Monday, May 11, 2026
text editing is hard
79: Text editing with Michael … - Complementary - Apple Podcasts
Heh. Katie Langerman is a designer I worked with at CarGurus, and she's been working at GitHub, and she cohosts a design podcast... it was a little triggering - relivingsome things we're struggling with at my current job - but they had a whole episode on "text editing". ProseMirror comes up a lot. And the issue of rich text editing are thorny for everyone. (Like if the user copies and pastes from inside a bullet item list, maybe not respecting item boundaries... what all should that even look like on paste, in terms of what structure should it assume or replace or ignore... )
Tuesday, May 5, 2026
AI doesn't replace best practices
At work in our AI discussion forum someone posted this video:
https://www.youtube.com/watch?v=v4F1gFy-hqgOne thing I'm wrestling with is... how do devs/LLM-wranglers ensure we get good "value for money" in terms of the pre-prompting stuff? To a large extent, decent coding practices are built into LLM. (Admittedly, the LLMs have been more trained on toy example which might cause them to be more likely to take shortcuts.) So in theory, it might not make sense to stuff your context window with things the LLM already knows deeply. (Or maybe this is a false economy, and that the number of tokens spent compared to what can be saved is small... this is why non-deterministic programming might always have an aspect "as much an art as a science.")
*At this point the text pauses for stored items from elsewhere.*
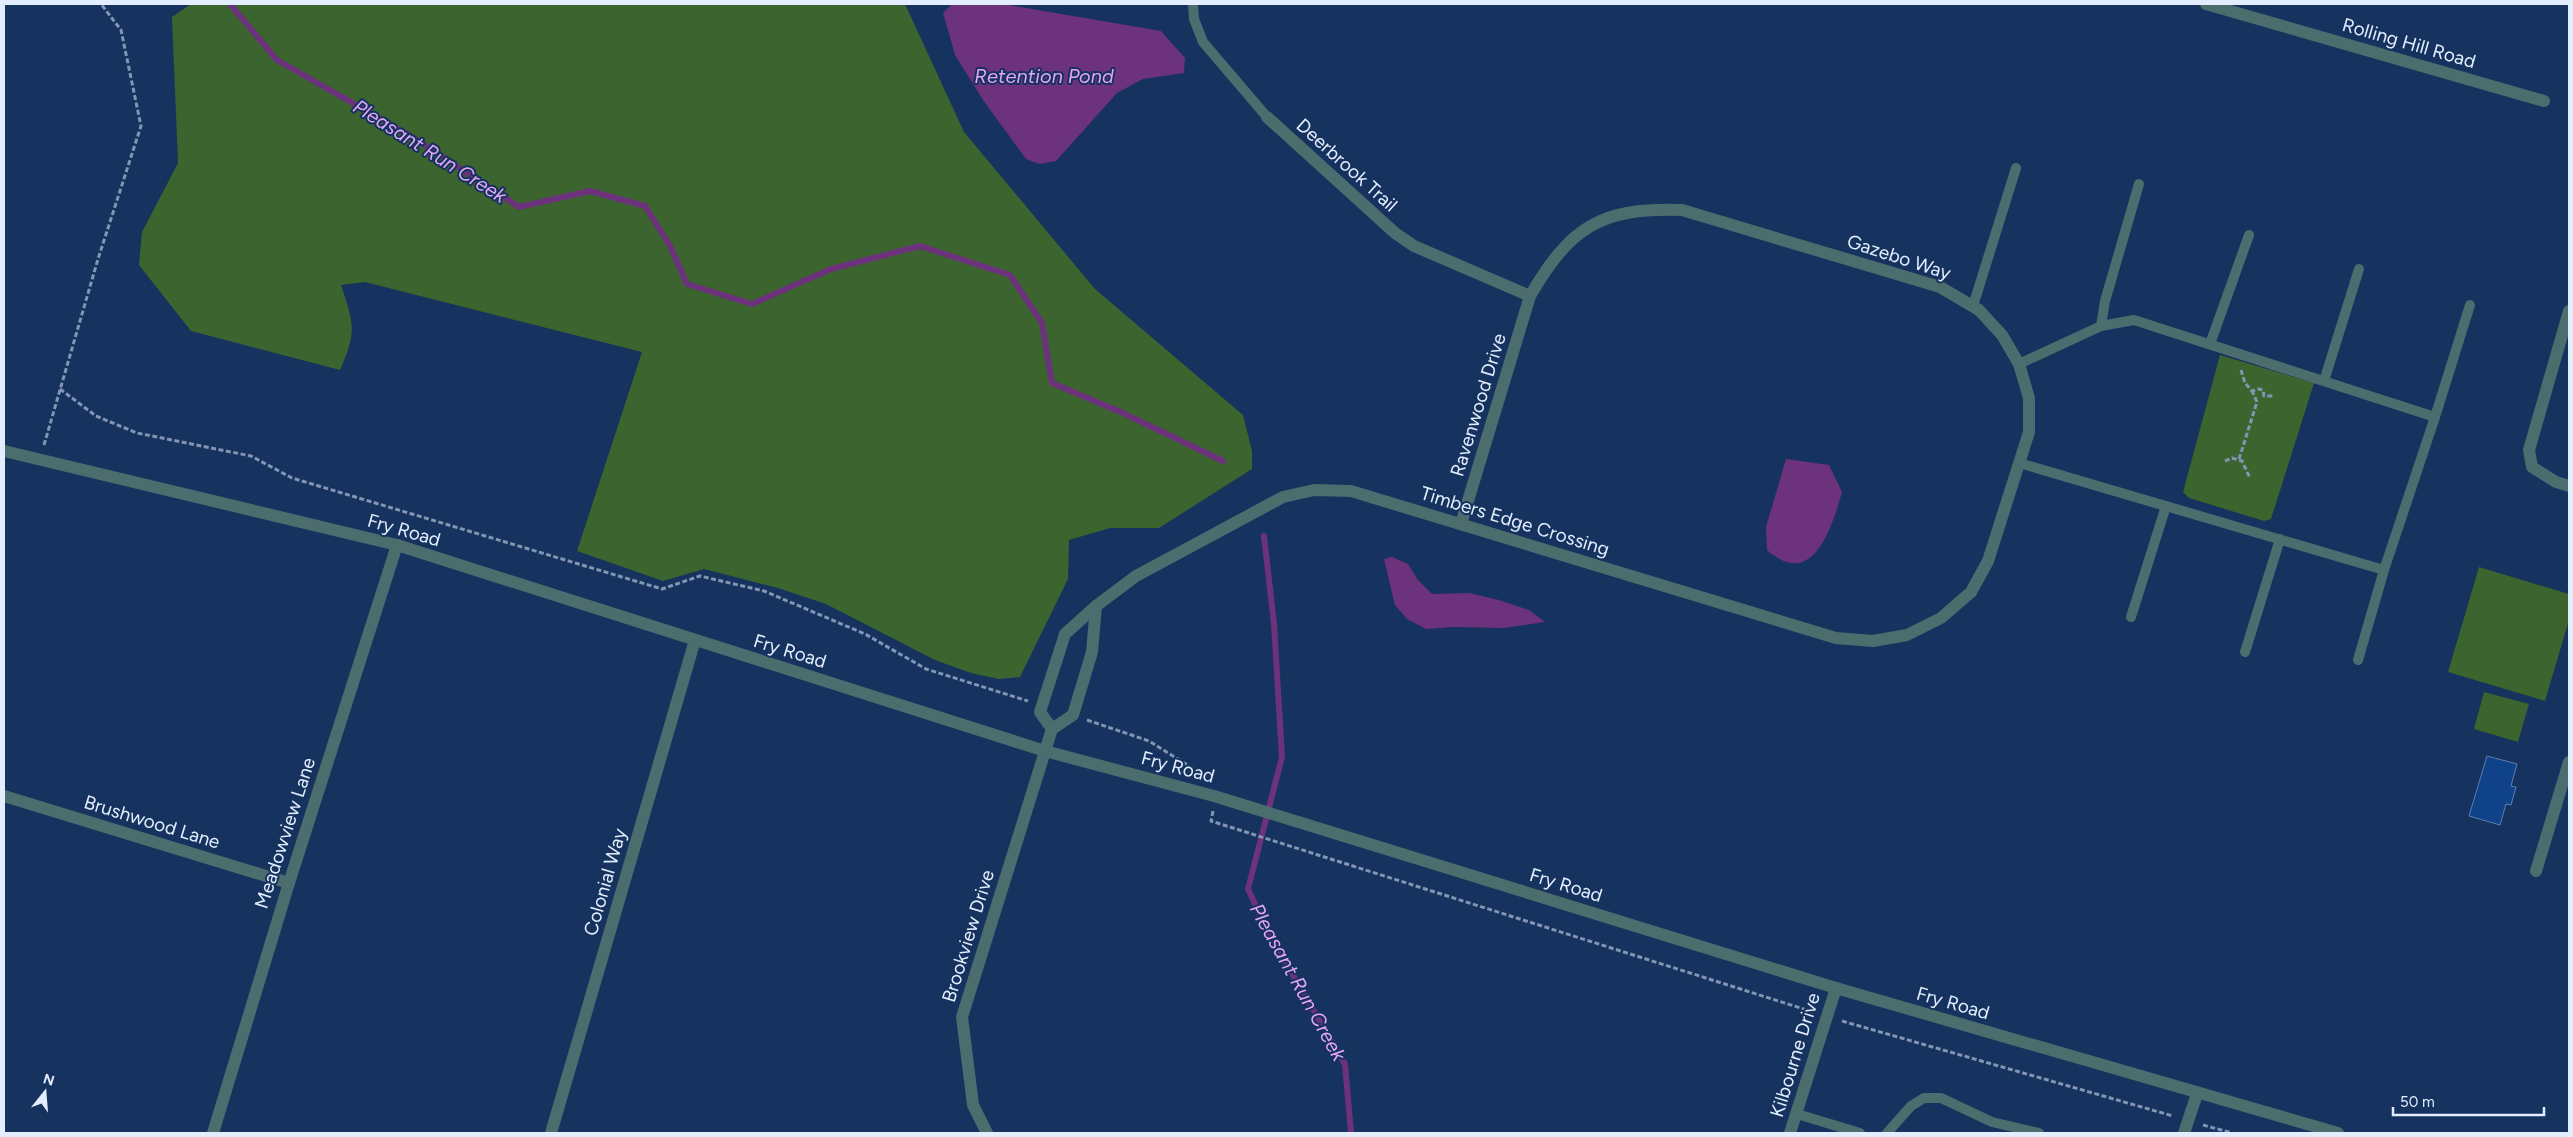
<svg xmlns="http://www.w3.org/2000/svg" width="2573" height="1137" viewBox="0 0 2573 1137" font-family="Figtree,sans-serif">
	<rect width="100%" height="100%" fill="#16325e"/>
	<g fill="#3b642f">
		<path d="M191 4H905L964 132 1095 289 1243 415 1252 451V469L1159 528H1110L1069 540 1068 579 1020 677 999 679 971 673 935 660 826 604 778 588 704 569 663 581 577 551 642 352 365 282 341 285C354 324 357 331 340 370L191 331 139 265 142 232 178 163 172 17Z"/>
		<path d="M2220 355 2314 383 2271 519 2264 521 2189 498 2183 492Z"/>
		<path d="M2479 567 2569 594V620L2545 701 2448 672Z"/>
		<path d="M2484 692 2529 704 2518 742 2474 729Z"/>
	</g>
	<g fill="#6c327c">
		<path d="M952 4H1003L1161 31 1185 58 1184 73 1143 79 1117 93 1056 161 1039 164 1026 159 983 100 955 55 943 13Z"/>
		<path d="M1786 459 1829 465 1842 492C1832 527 1813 591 1767 550L1766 527Z"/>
		<path d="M1392 557 1408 564 1418 580 1432 594 1469 593 1499 600 1529 610 1545 622 1504 628 1453 627 1426 629 1407 619 1395 605 1384 559Z"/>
	</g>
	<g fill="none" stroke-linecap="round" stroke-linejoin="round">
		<g stroke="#6c327c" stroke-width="6">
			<path d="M230 4 277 60 411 136 519 207 590 191 645 206 670 246 687 284 752 304 831 269 920 246 1010 275 1042 323 1052 383 1123 413 1223 461"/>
			<path d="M1264 536 1274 624 1282 757 1248 889 1271 938 1345 1064 1351 1133"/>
		</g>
	</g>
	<path fill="#10428a" stroke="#5e7fb0" d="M2487 756 2517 764 2511 786 2516 787 2511 805 2506 804 2500 825 2469 816Z"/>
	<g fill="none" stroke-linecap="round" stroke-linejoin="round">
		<g stroke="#8295b3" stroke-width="3" stroke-dasharray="5 2.5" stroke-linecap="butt">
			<path d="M2241 370 2245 383 2252 391 2259 389 2263 390 2264 396H2273"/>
			<path d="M60 389 96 416 137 433 251 456 292 478 662 589 700 576 764 591 865 634 926 669 1028 701"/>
			<path d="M44 445 98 259 141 126 121 30 101 4"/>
			<path d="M2239 459 2257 402 2252 391"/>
			<path d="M2225 461 2232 458 2242 461 2250 478"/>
			<path d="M1087 720 1149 741 1205 776"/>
			<path d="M1213 811 1211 821 1813 1012"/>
			<path d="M1842 1021 2173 1116"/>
			<path d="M2203 1125 2232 1133"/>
		</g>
		<g stroke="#4c6d6e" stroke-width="10">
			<path d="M1193 4 1194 19 1203 42 1267 117"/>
			<path d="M1973 306 2016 168"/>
			<path d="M2101 326 2105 301 2139 184"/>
			<path d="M2210 344 2249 235"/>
			<path d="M2019 364 2101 326 2134 320 2435 417 2384 570 2019 463"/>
			<path d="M2324 381 2359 269"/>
			<path d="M2435 417 2470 305"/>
			<path d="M2131 617 2166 506"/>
			<path d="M2245 652 2280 539"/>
			<path d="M2358 660 2384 570"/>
			<path d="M1797 1114 1860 1133"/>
			<path d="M1887 1133 1911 1106 1924 1098H1941L1992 1122 2039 1133"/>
		</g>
		<g stroke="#4c6d6e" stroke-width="12">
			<path d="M2206 4 2544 101"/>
			<path d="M1267 117 1395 233 1414 246 1530 296"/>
			<path d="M2569 311 2529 450 2532 467 2556 482 2569 486"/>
			<path d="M1052 729 1040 712 1065 634 1096 606 1136 576 1283 497 1314 490 1351 491 1836 638 1873 641 1907 635 1941 618 1971 592 1988 561 2029 432V398L2019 364 2002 335 1979 310 1940 287 1682 210C1601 207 1570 227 1530 296L1461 524"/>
			<path d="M4 796 289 883"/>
			<path d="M2536 871 2569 762"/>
			<path d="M551 1133 695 640"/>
			<path d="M987 1133 973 1105 962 1017 1052 729 1073 715 1092 652 1096 606"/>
			<path d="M1790 1133 1836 988"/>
			<path d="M2184 1133 2197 1094"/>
		</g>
		<g stroke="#4c6d6e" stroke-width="12">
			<path d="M4 451 397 545 1045 751 1214 796 1836 988 2338 1133"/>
			<path d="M213 1133 289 883 397 545"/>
		</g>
	</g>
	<g text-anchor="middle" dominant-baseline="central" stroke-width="4" stroke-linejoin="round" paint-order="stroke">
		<g font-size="19" fill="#e2edfe" stroke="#16325e">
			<text transform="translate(2409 43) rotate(16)">Rolling Hill Road</text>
			<text transform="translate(1347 165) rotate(42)">Deerbrook Trail</text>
			<text transform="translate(1899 257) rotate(18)">Gazebo Way</text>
			<text transform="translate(1478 405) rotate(-73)">Ravenwood Drive</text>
			<text transform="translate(1515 521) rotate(17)">Timbers Edge Crossing</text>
			<text transform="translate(404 530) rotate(16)">Fry Road</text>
			<text transform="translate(790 651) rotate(17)">Fry Road</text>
			<text transform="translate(1178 767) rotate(15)">Fry Road</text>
			<text transform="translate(152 822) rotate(17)">Brushwood Lane</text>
			<text transform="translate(285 833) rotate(-72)">Meadowview Lane</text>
			<text transform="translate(605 882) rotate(-74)">Colonial Way</text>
			<text transform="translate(1566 885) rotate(17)">Fry Road</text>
			<text transform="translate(968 936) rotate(-73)">Brookview Drive</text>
			<text transform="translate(1953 1003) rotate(16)">Fry Road</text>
			<text transform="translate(1795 1055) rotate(-73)">Kilbourne Drive</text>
		</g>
		<g font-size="20" font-style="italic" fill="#e4a5f6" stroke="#16325e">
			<text x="1044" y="76">Retention Pond</text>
			<text transform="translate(430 151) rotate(32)">Pleasant Run Creek</text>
			<text transform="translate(1298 982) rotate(61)">Pleasant Run Creek</text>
		</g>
	</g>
	<rect width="2573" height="1137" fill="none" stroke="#e2edfe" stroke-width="10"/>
	<g transform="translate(45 1092) rotate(17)" stroke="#16325e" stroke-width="4" paint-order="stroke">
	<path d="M0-4L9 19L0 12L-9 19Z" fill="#e2edfe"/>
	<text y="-8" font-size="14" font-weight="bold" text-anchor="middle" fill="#e2edfe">N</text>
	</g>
	<path d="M2393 1107v8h151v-8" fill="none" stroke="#e2edfe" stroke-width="2.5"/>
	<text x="2400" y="1107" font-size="15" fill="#e2edfe" stroke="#16325e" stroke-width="4" paint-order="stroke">50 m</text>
</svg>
Another topic I want to refine my thinking on is testing. The TDD (Test Driven Development) mindset makes a case for itself more strongly in this LLM world in versus what we had before - in part because of the "pain in the butt factor" of it all. In UI at least, most medium to low level tests depend on content pieces (page structure, test-ids) that aren't in place UNTIL implementation - real chicken and egg stuff, where you would have to architect fine grained structure while writing the test, which isn't really a comfortable way to work. But with an AI, that discomfort might not exist (or at least not felt by humans)
Finally I wonder about the "software fundamental" of unit test. Like, I LOVE that this video suggests "grey box" modularization - limiting coupling to specific points between higher level modules. To me that points to where the real value in testing is, at integration of those modules, and end to end testing. In the old world, it was difficult to get real value from unit tests, tests that were real canaries in the coal mine vs false alarms, so I was always in the camp that preferred higher level tests.
But I'm not quite sure what the answer is for the LLM world. Anecdotes suggest that sometimes LLM care about tests too much, will keep code around just because there's a test for it after a refactoring. I appreciate that at the very least LLMs have helped lower the cost of unit test creation.